DOKUMENTTEXT:

▽

# Sistema - unvollständige Maschine



## Elxan (29 August 2019)

Guten Morgen zusammen,

wir sind intern dabei momentan die Software Sistema einzuführen.

Wir bauen ausschließlich unvollständige Maschinen.

Die generelle Frage welche sich uns stellt ist, benötigen wir eine Risikoanalyse?

Wir haben nicht bei jeder unvollständigen Maschine Sicherheitsbauteile verbau, da wir in den meisten Fällen nur die E/A ´s auf Sensorverteiler (24V) anklemmen.

Dennoch haben wir jährlich 2-5 Anlagen welche mit Not-Aus, Reset-Taster, Betriebsartenwahlschalter, Safety Klemmen etc.. verbaut sind.
In diesen Anlagen fahren meisten elektrische Achsen.

Dort macht es m.M.n. Sinn bzw. ist es erst möglich eine Risikoanalyse mit Sistema zu erstellen.
Bin ich mit dieser Annahme richtig?

Danke im Voraus für eure Inputs.

Grüße 
Elxan


----------



## Tommi (29 August 2019)

Das heißt, ihr habt mit der Steuerung Eurer unvollständigen Maschinen nichts zu tun?


----------



## Elxan (29 August 2019)

Tommi schrieb:


> Das heißt, ihr habt mit der Steuerung Eurer unvollständigen Maschinen nichts zu tun?



Bei den meisten nicht, wir legen die Signale nur auf Sensorboxen.

Bei den 2-5 erwähnten Anlagen liefern wir ein fertiges Programm mit aus.


----------



## Tommi (29 August 2019)

Wenn man eine komplette Sicherheitsfunktion realisiert, also Eingabe - Verarbeitung - Ausgabe,
benötigt man Sistema.

△

AUFGABE:
Wie viele Anlagen mit Not-Aus, Reset-Taster und Safety-Klemmen baut die Firma laut dem Forumsthread über Sistema jährlich?

DATENSÄTZE:
▽

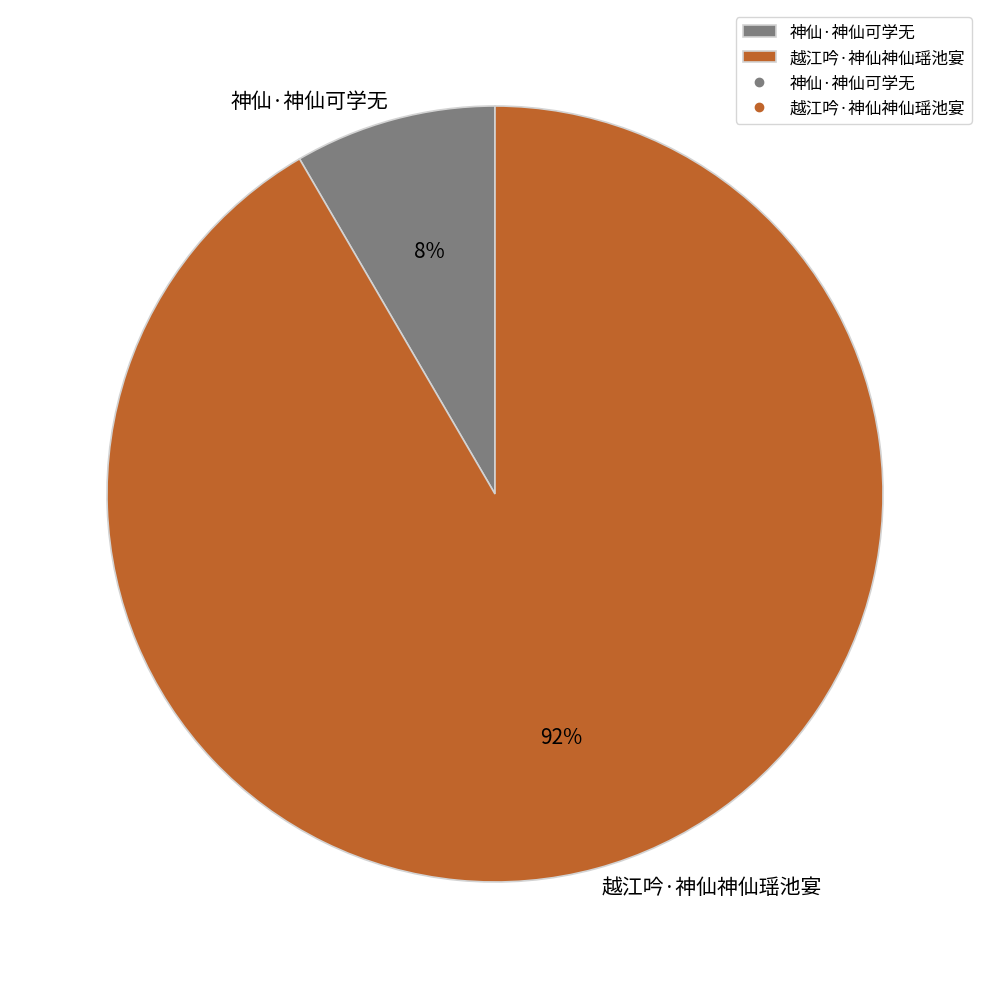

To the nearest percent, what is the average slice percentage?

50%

△
▽

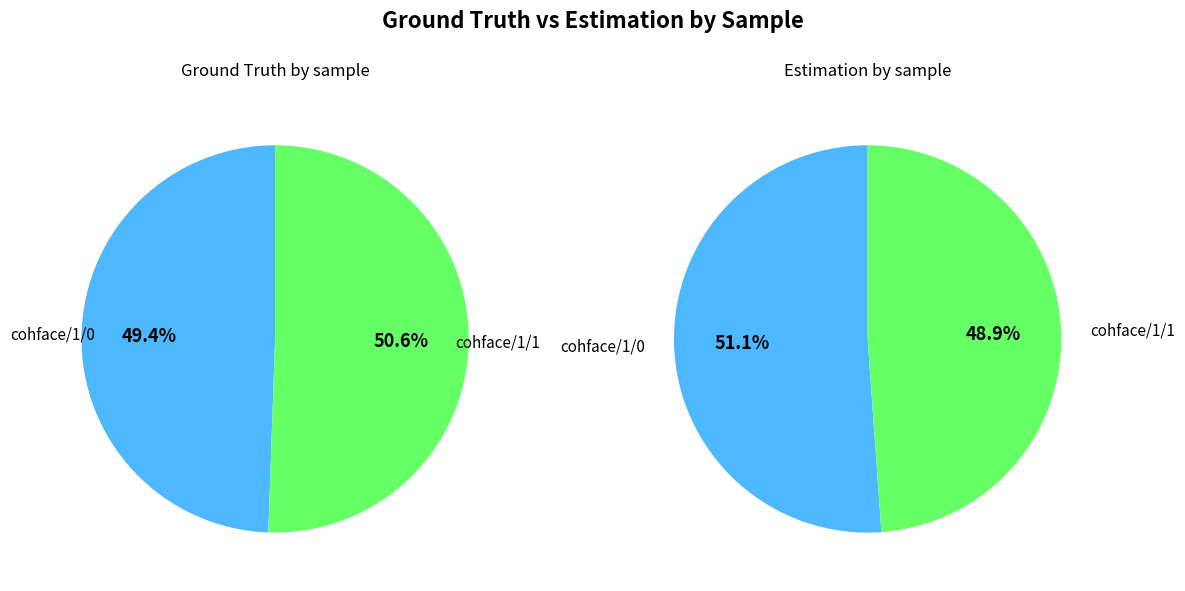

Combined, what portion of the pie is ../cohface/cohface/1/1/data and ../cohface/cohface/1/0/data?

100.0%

△

LÖSUNG:
Jährlich 2 bis 5 Anlagen.